* _Selected extract_:
Prosecutors say, to Mangione, Thompson and UnitedHealthcare were symbols of the healthcare industry and what the 27-year-old considered a deadly greed-fueled cartel.
What we know:
When Luigi Mangione was arrested by police in Altoona, Pennsylvania, last December, prosecutors say they recovered a red notebook he used as a diary among his possessions.
They say the diary includes several entries that explain Mangione's intent and motive to deliberately assassinate Brian Thompson, the CEO of United Healthcare, the country's largest health insurance company.
The backstory:
Prosecutors say an entry in August 2024 reads, "I finally feel confident about what I will do. The details are coming together. And I don't feel any doubt about whether its right/justified."
He goes on to write, "The target is insurance. It checks every box."
Then, in October of last year, about a month and a half before Thompson was shot and killed outside the midtown Manhattan hotel where United Healthcare's annual investors conference was scheduled to be held, Mangione writes: "The investor conference is a true windfall. It embodies everything wrong with our health system, and – most importantly — the message becomes self-evident."

* _Data listing_:
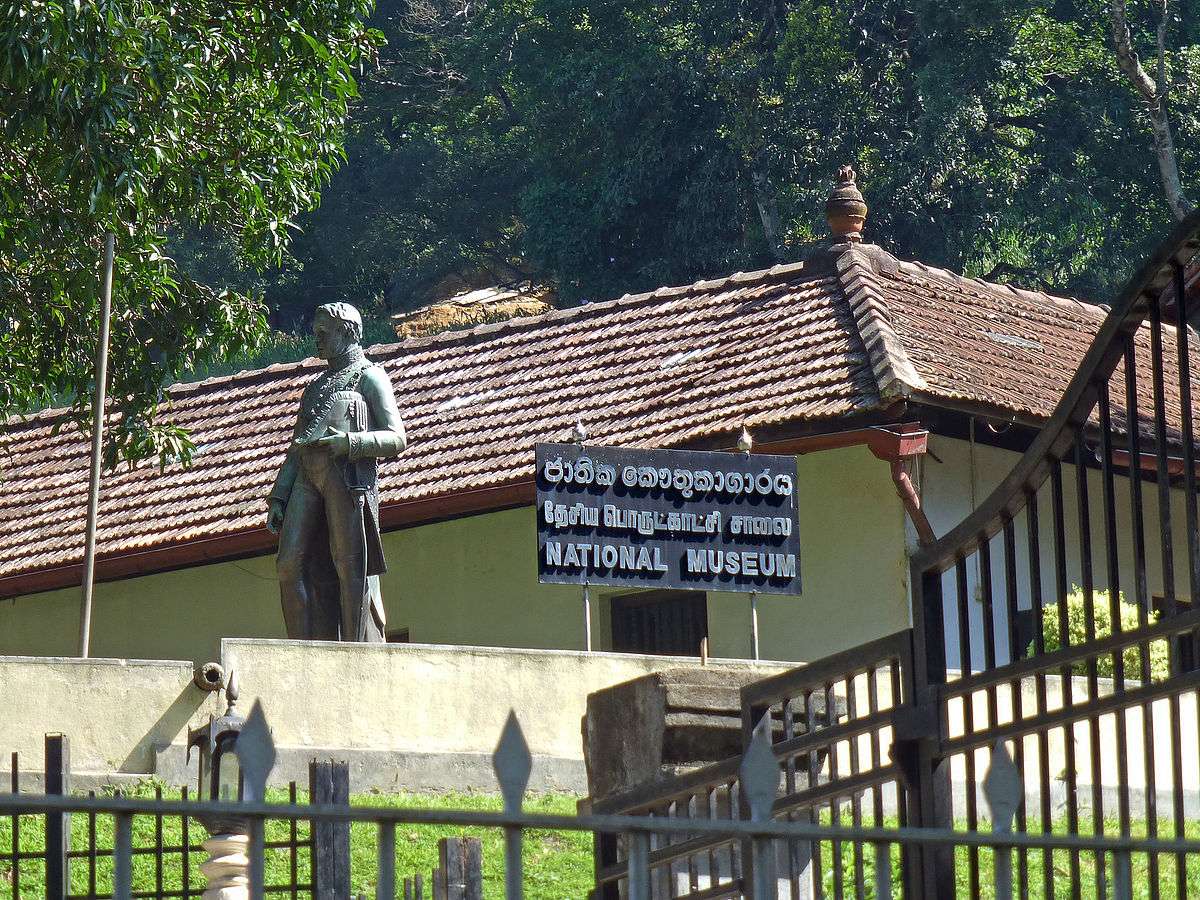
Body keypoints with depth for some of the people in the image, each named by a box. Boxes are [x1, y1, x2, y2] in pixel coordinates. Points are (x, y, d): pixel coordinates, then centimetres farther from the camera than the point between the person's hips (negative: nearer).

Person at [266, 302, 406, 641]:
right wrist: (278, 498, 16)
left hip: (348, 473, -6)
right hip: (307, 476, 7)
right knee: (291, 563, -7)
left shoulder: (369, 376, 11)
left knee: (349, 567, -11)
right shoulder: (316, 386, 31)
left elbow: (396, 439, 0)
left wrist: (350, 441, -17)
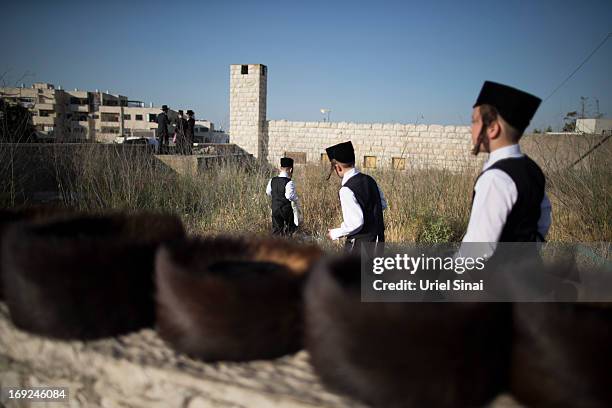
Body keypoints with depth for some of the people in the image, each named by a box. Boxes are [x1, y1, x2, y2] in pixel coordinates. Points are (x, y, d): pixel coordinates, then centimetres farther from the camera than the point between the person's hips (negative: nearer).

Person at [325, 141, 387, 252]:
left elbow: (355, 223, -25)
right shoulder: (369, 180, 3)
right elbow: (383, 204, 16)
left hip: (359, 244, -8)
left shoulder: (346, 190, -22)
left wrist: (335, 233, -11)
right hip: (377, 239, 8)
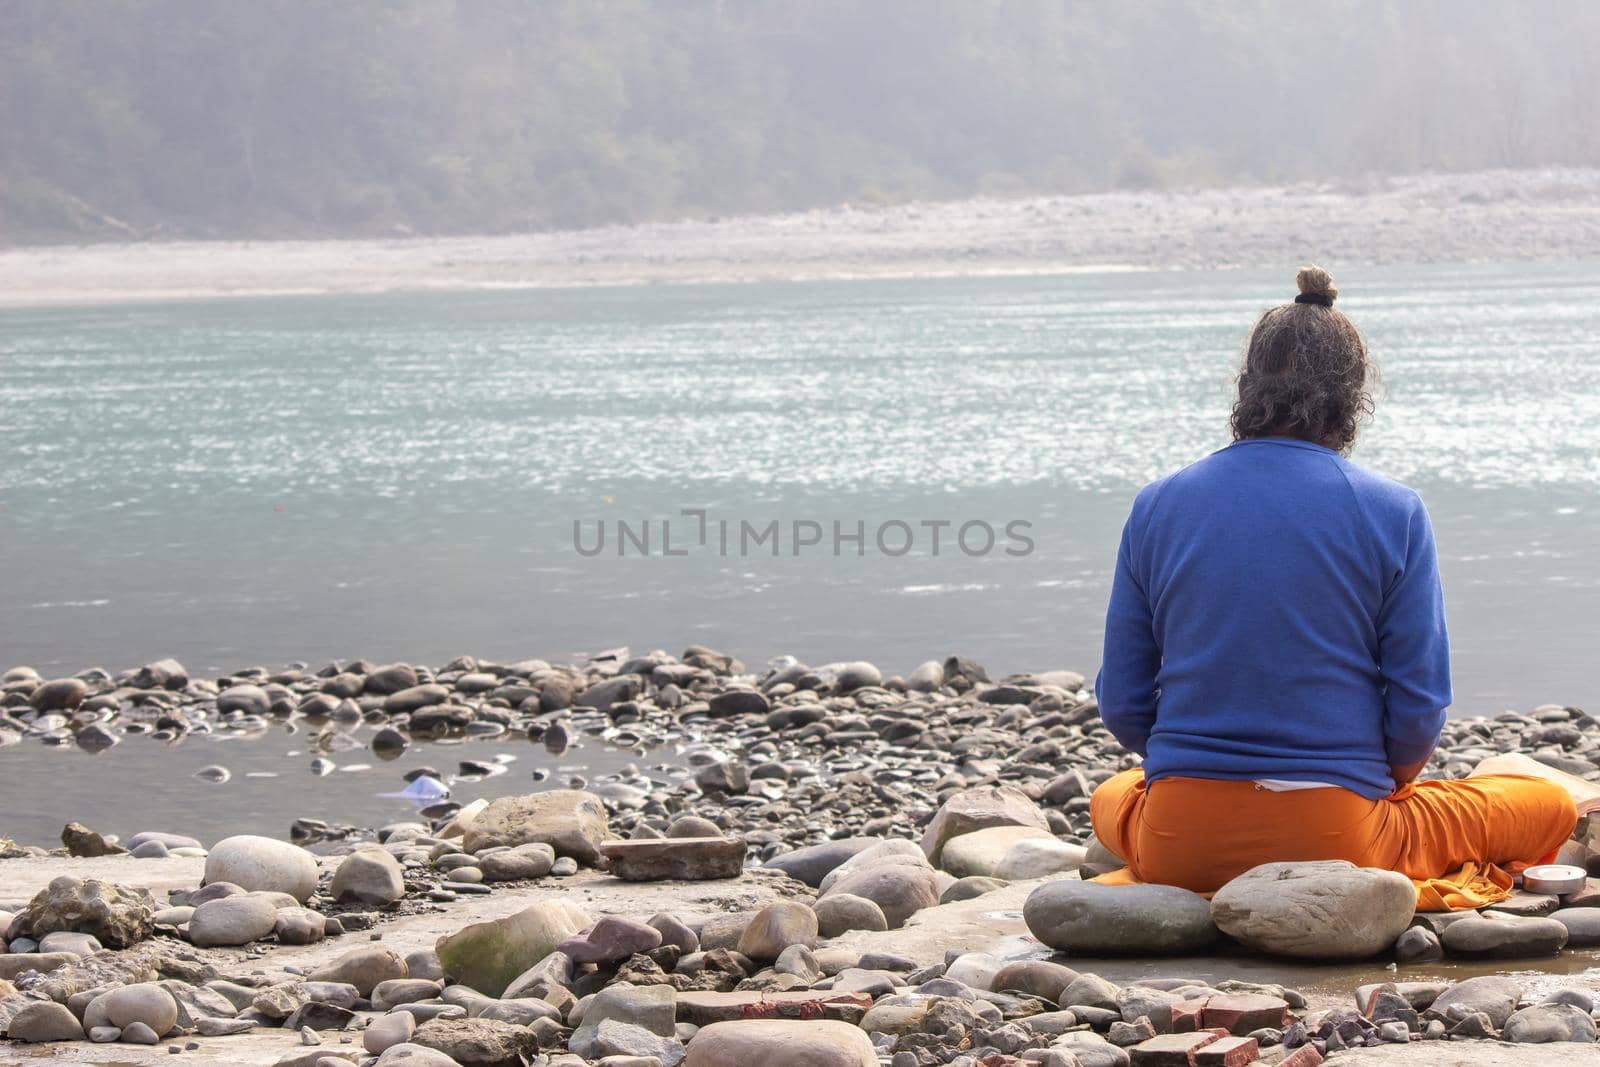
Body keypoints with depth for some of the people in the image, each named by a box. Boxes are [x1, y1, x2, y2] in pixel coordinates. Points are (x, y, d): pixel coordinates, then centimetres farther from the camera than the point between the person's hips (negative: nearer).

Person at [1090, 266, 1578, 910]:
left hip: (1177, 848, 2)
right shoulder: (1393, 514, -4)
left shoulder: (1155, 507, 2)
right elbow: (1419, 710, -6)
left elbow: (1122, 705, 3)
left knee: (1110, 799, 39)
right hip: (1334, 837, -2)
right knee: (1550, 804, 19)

* _Tasks_:
a - Decide whether each statement below agrees with the excerpt above about the Mangione diary. Answer yes or no for each and quote the deciding words of the excerpt. (i) Prosecutors say the notebook was recovered when Mangione was arrested in Altoona, Pennsylvania. (ii) The notebook Mangione used as a diary was blue. (iii) The October entry was written about two months before Thompson was shot.
b - Print the part of the Mangione diary excerpt above that begins at the words "Prosecutors say, to" and stop after the words "deadly greed-fueled cartel.".

* _Your written answers_:
a -
(i) Yes: "When Luigi Mangione was arrested by police in Altoona, Pennsylvania, last December, prosecutors say they recovered a red notebook"
(ii) No: "a red notebook he used as a diary"
(iii) No: "about a month and a half before Thompson was shot and killed"

b -
Prosecutors say, to Mangione, Thompson and UnitedHealthcare were symbols of the healthcare industry and what the 27-year-old considered a deadly greed-fueled cartel.